The Wild West of Coding: Why We’re Still Burning Digital Cities


The year 2050 is closer than the year 1990, yet we’re still writing code like it’s the 1800s.

It’s 2025, and while we’ve made incredible strides in software development—automated memory management, static analysis tools, refactoring IDEs, and AI copilots like ChatGPT—it still feels like the Wild West. Sure, the tools are better, but the way we approach software remains chaotic, inefficient, and overly reliant on custom solutions.

Every day, thousands of developers solve the same problems repeatedly. Companies roll out their own authentication systems, file upload handlers, and error trackers. Many of these are flawed. Vulnerabilities creep in because we’re not building resilient systems—we’re building digital bonfires.

This isn’t progress. This is the time before the First Industrial Revolution of Software Development.


Lessons from History: What the Past Teaches About Our Digital Fires

1. The Great Fire of Hamburg (1842): Building Without Safety

In 1842, a quarter of Hamburg burned to the ground. The city’s lack of fire safety standards—wooden buildings, narrow streets, no prevention systems—made disaster inevitable.

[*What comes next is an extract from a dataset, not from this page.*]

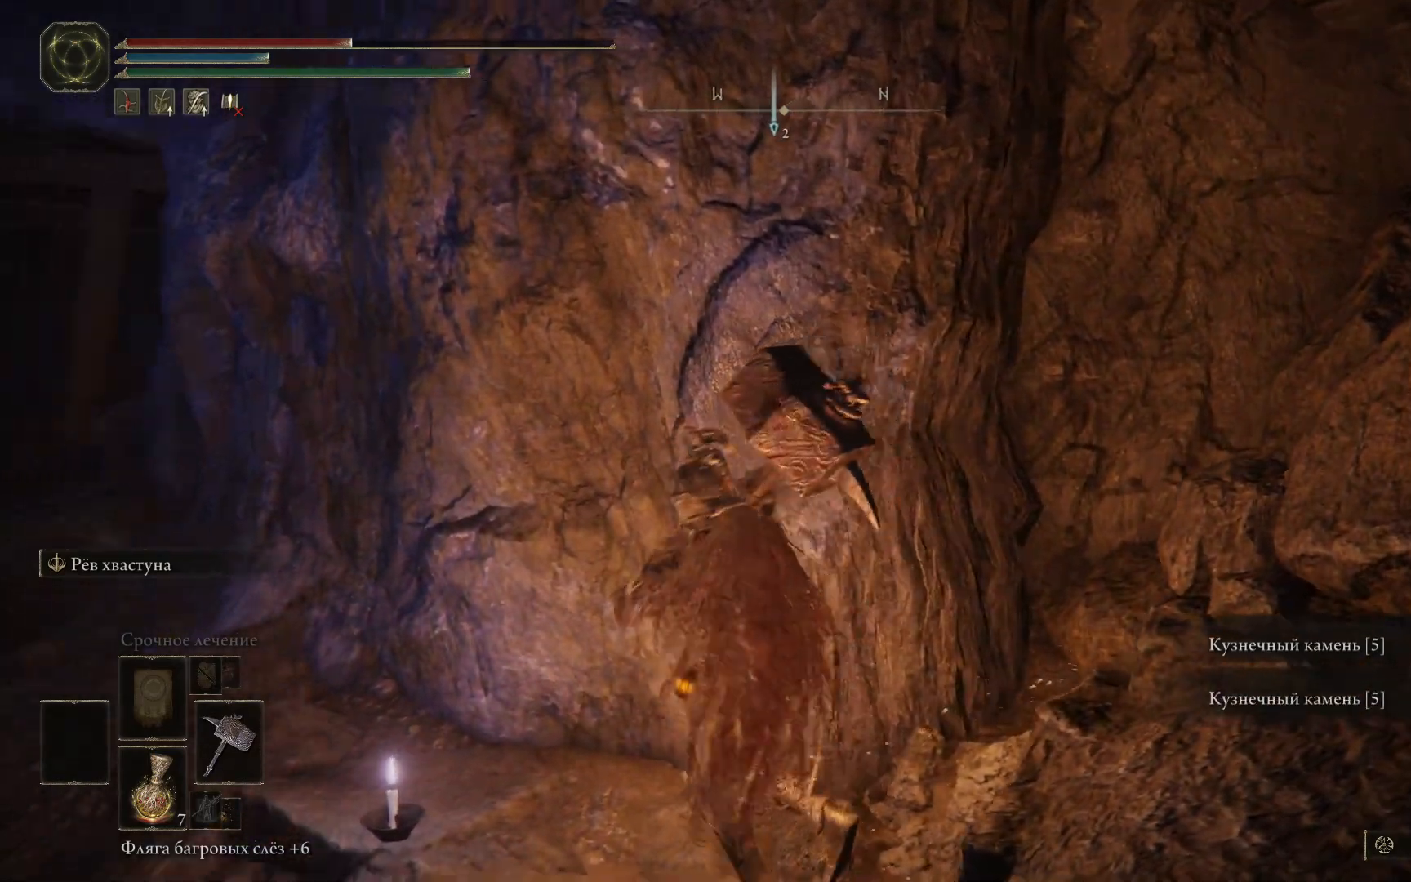
{"buttons": [], "left_stick": "up-left", "right_stick": "left", "events": [[417, "left_stick", "up-left"]]}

Software today mirrors this recklessness:

  • File upload systems without malware checks.
  • APIs with vulnerabilities because “it’s faster to skip security.”
  • Custom-built logging systems without consistency or reliability.

After the fire, Hamburg rebuilt with fireproof materials and strict regulations. We need the same shift in software development: adopting universal standards, secure-by-design frameworks, and centralized tools to prevent disaster before it happens.


2. Electrical Sockets in the Early 1900s: Chaos Without Standards

Before standardization, electrical sockets were a mess. Every region had its own plug type, making interoperability nearly impossible. Plugging in a device often meant wasting time finding the right adapter.

Software development today is no different:

  • APIs lack consistent patterns.
  • Libraries solve the same problem in incompatible ways.
  • Developers reinvent logging, error handling, and authentication with every project.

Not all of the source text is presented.